First, the training images need to be labeled with the ROI (Region of Interest), which requires the module roipoly. In this algorithm, ROI is the phone screen. The ROI needs to be hand-labeled by a polygon using your mouse cursor. Run the following script:
python2 label_images.py ./find_phone
The command line argument is the path to a folder with labeled images and labels.txt. This script is currently looping through each image with a step size of 4. The step size can be adjusted in the script (same changes must also be made in the training script train_phone_finder.py, otherwise the mask and image will misalign). After labeling the ROI in all the images, the script will output a file named phone_screen_masks.npy. This file will be used in the training script below. Run the following training script:
python train_phone_finder.py ./find_phone
The command line argument is the path to a folder with labeled images and labels.txt. This will collect the labeled pixels to compute the mean and covariance parameters for the two Gaussian Classifiers. For convenience, these four parameters are hardcoded in the script. Using these parameters, the script will run the algorithm, predict the coordinates for all the training images, and output the accuracy based on the 0.05 radius range. This script will take a while to run since it runs the algorithm on all training images. The script will also export these four parameters through the file trained_gaussian_params.npz, which will be loaded and used by the testing script.
The following test script will run the algorithm on the given image and print the predicted coordinates:
>> python find_phone.py ~/find_phone/51.jpg
0.2400 0.6035
The command line argument is the path to jpeg image to be tested.
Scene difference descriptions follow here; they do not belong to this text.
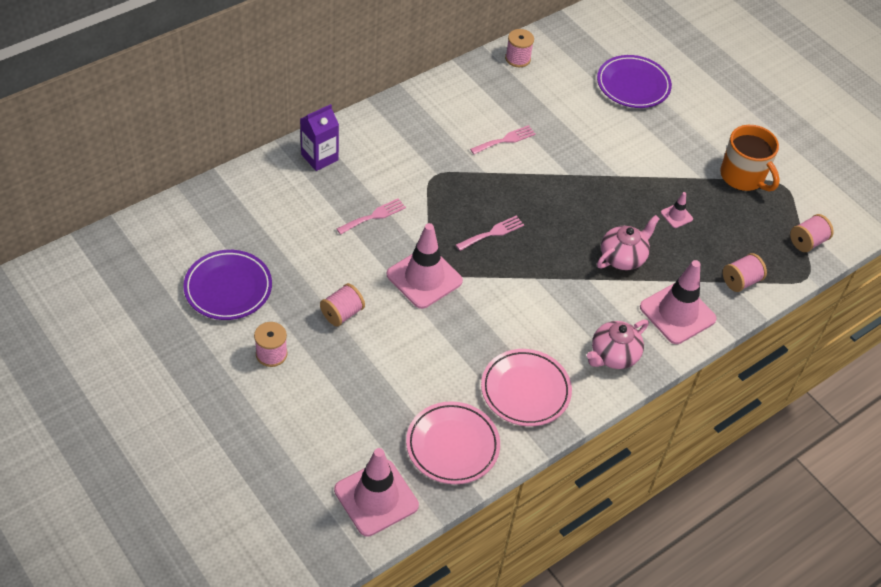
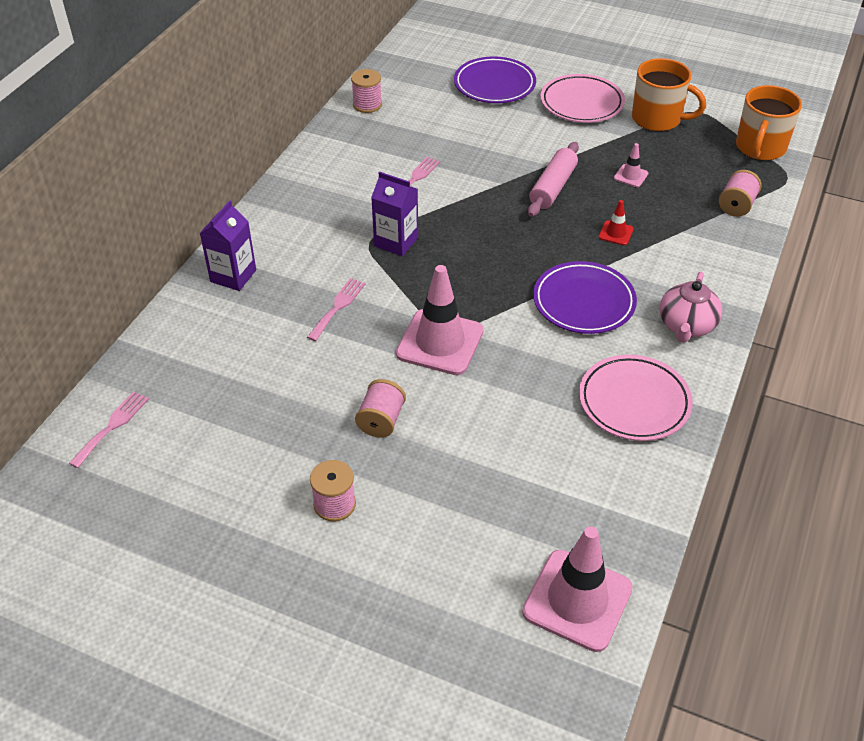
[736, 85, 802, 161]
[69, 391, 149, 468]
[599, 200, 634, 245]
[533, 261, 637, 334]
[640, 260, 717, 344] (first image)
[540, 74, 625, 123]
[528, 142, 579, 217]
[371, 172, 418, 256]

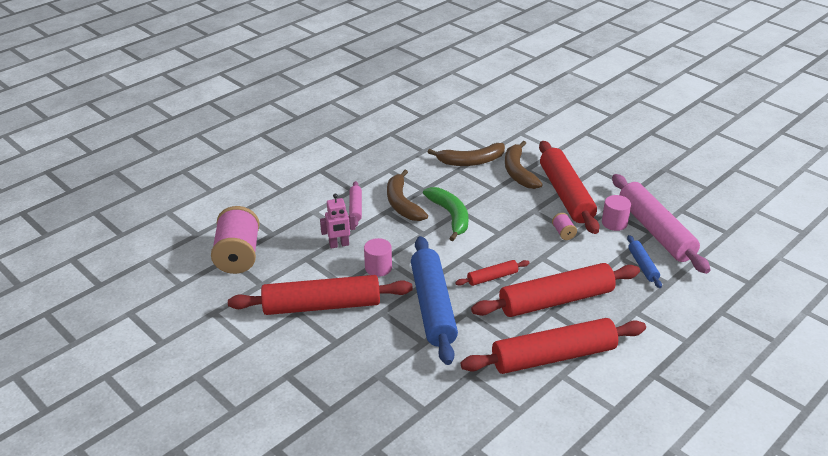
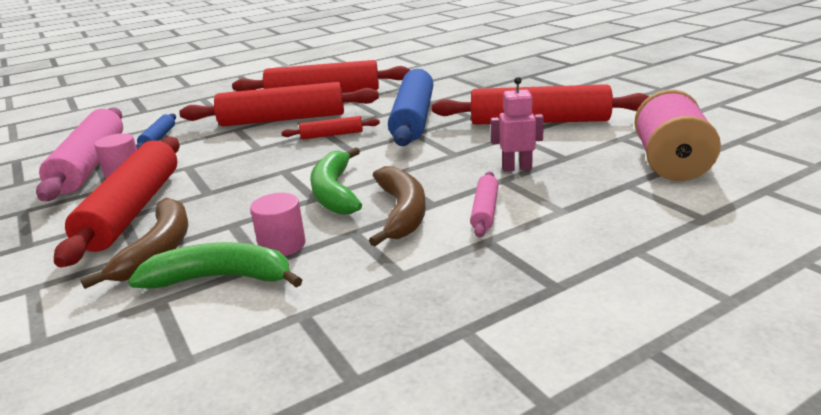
[128, 242, 302, 289]
[552, 213, 577, 240] (first image)
[250, 193, 306, 256]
The module find_phone_utils.py contains functions that are used by both the testing and training script. The core functions are:
- predict_phone_coordinates
The current accuracy on the entire training set is 83.721%. Since the algorithm is heavily based on the classifier on the pixel values, it is vulnerable to situations where the phone screen has glares/reflections and where the image background has many black pixels that do not belong to the phone.
The algorithm can certainly be optimized further by picking better parameters for the Gaussian Classifiers, better threshold values for the area of the rectangle and height/width ratio.